Już od maja trwa dobra passa triathlonowego małżeństwa ze Starachowic. Z Triathlonu Świętokrzyskiego w Skarżysku - Kamiennej Maria przywiozła złoto, a Przemek brąz. Trzecie miejsce przyniósł mu także start w Klubowych Mistrzostwach Polski w miejscowości Susz. W lipcu w Triathlonie Radłów nasza para zajęła drugie miejsca. Ale prawdziwy sportowy róg obfitości zaczął się dla Marii i Przemka miesiąc później. Najpierw oboje wygrali Kozienice Triathlon 2016. Potem w w finale Pucharu Polski w Białymstoku Przemek był trzeci, a Marysia ósma. Po kilku dniach stanęli na pierwszych stopniach podium Triatlonu Kraśnik.
Mistrzowska para chce być jeszcze lepsza.

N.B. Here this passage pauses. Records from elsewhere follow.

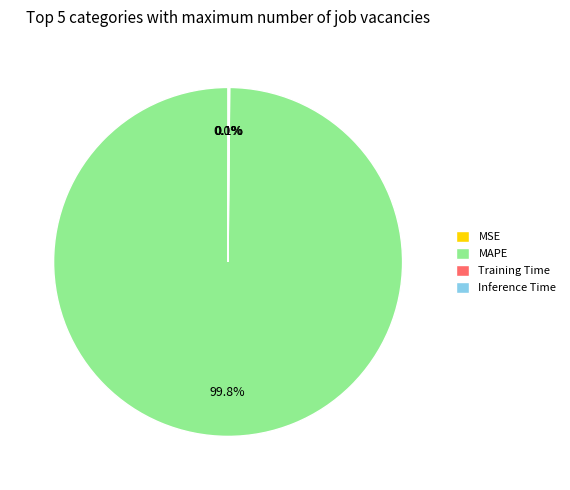

Is there any slice that represents more than half of the pie?

Yes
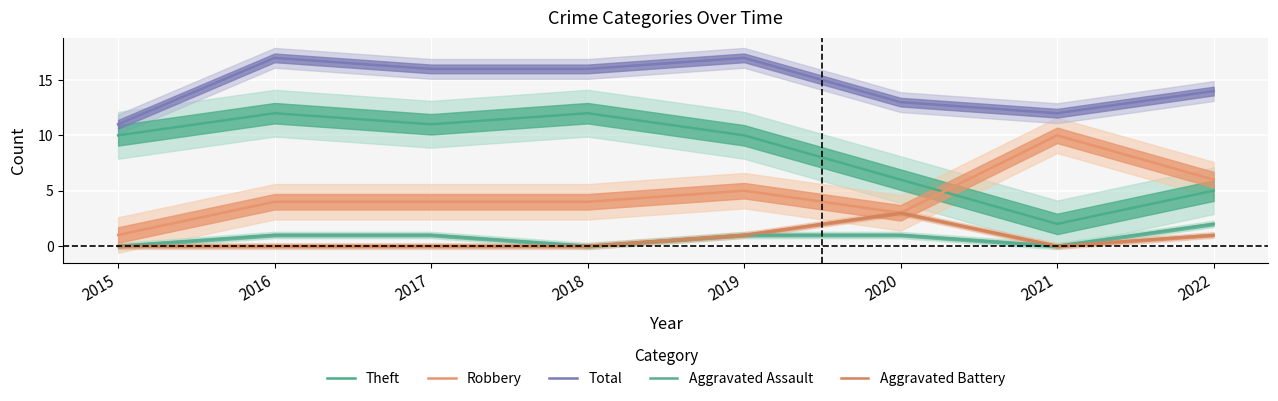

What is the greatest value displayed?

17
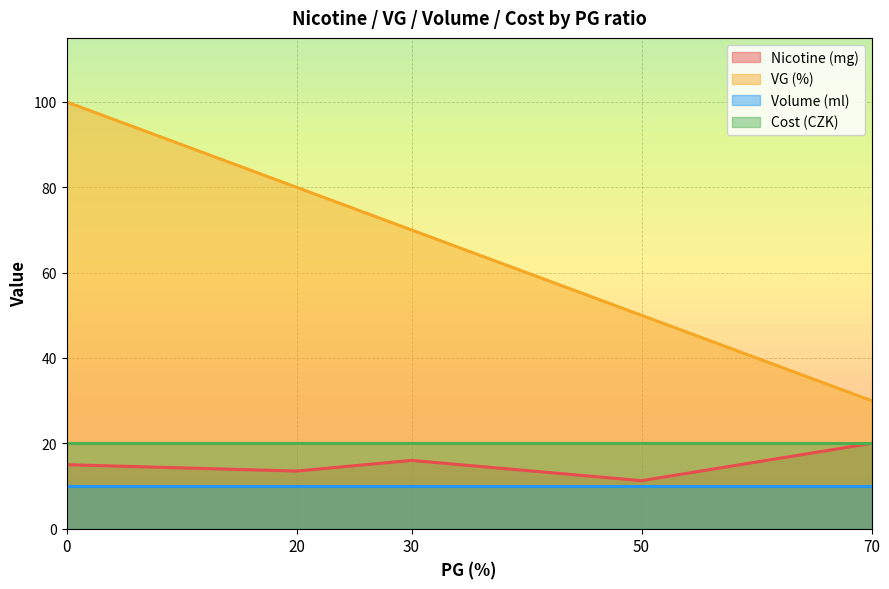

What is the difference between the highest and lowest values at 0?

90.0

W przyszłym sezonie zamierza się znaleźć w ścisłej polskiej czołówce.
Przemek ma podobne cele, ale dodaje do tego jeszcze starty w imprezach międzynarodowych.
Po serii sukcesów, która potwierdziła ich znakomitą formę Maria i Przemek myślą o przejściu na zawodowstwo.